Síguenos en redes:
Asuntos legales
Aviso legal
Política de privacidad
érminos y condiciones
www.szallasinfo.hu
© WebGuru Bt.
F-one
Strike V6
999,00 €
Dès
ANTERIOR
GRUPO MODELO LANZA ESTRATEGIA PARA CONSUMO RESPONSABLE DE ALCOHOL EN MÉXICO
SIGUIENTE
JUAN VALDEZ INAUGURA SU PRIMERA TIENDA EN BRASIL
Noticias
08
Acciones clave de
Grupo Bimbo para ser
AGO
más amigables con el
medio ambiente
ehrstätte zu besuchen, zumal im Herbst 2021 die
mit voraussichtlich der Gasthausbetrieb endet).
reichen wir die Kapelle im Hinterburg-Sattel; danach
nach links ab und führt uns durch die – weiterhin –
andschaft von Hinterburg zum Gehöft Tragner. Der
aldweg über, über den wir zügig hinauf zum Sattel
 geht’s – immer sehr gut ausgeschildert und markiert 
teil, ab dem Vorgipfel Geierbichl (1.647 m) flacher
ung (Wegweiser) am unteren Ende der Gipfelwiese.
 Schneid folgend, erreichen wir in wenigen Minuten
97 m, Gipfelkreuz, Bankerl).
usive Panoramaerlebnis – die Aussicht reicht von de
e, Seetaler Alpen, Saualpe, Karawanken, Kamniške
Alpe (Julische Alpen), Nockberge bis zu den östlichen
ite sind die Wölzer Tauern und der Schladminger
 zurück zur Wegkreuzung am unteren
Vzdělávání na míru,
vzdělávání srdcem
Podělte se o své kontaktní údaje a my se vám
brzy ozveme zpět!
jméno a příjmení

****************************************

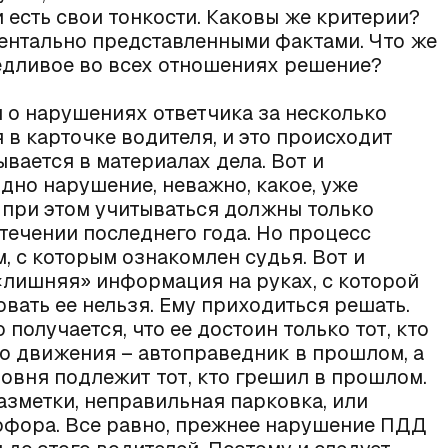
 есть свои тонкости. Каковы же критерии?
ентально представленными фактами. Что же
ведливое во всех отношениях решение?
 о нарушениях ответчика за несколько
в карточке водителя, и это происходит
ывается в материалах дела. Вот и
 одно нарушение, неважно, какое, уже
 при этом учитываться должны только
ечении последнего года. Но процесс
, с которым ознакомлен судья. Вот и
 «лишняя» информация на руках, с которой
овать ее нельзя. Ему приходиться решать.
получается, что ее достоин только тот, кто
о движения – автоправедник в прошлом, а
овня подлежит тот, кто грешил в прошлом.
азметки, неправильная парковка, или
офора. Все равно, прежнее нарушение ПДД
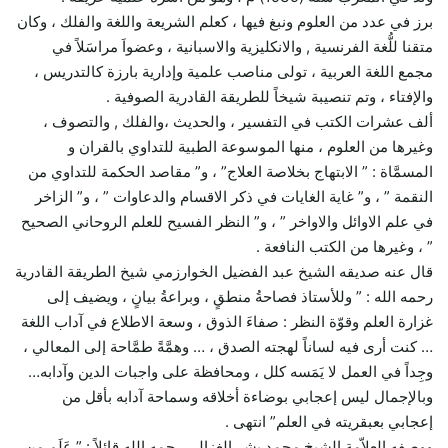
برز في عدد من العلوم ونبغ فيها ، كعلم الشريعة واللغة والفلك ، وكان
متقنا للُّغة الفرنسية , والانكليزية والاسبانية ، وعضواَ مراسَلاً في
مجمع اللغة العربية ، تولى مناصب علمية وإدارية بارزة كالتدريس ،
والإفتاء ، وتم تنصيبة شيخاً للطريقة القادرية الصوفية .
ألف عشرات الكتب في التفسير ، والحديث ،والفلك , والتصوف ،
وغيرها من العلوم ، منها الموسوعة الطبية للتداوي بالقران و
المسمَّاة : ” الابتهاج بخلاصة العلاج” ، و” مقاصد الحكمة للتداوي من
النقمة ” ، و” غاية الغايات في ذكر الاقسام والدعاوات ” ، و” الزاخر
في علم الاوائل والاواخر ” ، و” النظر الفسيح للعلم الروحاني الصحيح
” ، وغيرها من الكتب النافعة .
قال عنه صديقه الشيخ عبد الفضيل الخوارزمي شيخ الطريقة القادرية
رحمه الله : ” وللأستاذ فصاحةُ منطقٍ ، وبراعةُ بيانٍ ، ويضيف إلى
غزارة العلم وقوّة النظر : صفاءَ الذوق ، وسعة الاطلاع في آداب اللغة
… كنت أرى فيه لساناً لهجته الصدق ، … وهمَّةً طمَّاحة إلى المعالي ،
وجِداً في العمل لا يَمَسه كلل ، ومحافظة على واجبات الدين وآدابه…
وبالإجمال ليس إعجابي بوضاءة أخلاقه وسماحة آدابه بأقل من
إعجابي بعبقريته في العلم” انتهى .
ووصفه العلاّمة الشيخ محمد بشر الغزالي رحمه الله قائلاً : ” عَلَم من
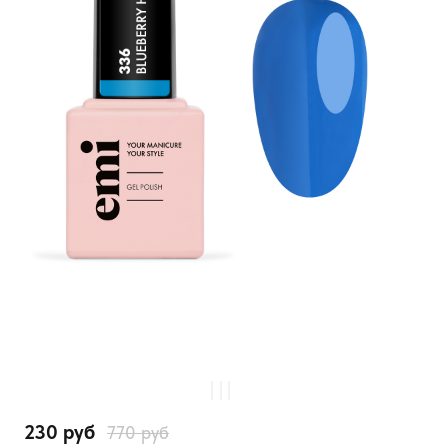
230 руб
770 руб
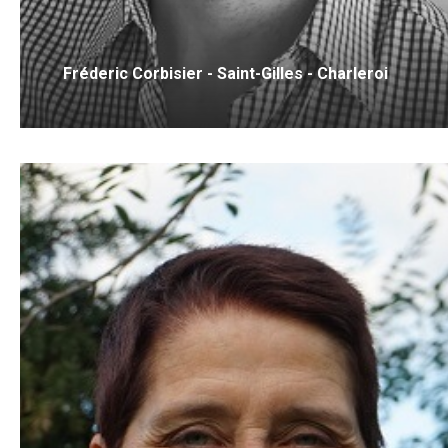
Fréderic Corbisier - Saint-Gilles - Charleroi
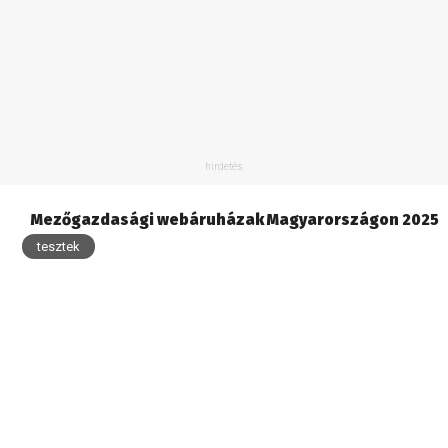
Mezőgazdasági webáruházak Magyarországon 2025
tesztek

****************************************

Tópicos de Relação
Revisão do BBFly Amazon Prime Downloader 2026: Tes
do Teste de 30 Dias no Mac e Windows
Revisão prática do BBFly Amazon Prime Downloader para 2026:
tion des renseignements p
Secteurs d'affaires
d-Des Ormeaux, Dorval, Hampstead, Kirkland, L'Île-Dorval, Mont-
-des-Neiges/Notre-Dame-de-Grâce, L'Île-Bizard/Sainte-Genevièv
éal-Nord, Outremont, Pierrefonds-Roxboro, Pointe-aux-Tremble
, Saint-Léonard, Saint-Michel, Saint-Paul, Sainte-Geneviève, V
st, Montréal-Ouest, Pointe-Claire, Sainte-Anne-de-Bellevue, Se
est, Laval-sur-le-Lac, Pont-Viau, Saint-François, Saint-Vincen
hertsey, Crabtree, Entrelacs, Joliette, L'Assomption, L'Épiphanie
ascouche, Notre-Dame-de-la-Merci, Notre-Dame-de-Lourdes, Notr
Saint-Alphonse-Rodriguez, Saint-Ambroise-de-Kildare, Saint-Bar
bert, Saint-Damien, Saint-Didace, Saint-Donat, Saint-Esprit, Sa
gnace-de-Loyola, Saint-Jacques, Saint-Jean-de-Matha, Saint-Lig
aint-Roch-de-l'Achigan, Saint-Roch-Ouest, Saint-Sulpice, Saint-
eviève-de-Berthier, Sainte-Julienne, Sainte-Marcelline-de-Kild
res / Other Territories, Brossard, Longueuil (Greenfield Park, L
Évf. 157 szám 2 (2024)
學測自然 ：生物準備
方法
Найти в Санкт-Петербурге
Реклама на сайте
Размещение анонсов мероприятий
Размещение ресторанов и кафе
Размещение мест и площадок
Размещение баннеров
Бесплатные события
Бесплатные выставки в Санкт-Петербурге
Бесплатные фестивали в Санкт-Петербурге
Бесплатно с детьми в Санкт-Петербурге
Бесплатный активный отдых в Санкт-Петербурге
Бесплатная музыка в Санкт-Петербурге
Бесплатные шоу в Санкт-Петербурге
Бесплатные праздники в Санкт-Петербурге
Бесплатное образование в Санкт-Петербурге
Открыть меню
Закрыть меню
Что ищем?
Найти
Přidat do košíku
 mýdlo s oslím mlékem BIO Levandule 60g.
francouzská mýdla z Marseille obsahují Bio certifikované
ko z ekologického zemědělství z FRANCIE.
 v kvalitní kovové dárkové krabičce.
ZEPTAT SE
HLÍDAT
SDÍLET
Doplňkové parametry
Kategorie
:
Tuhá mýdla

****************************************

• _What this task involves_
Filter the records for lines holding the string "القادرية". Copy each one.

• _Task output_
والإفتاء ، وتم تنصيبة شيخاً للطريقة القادرية الصوفية .
قال عنه صديقه الشيخ عبد الفضيل الخوارزمي شيخ الطريقة القادرية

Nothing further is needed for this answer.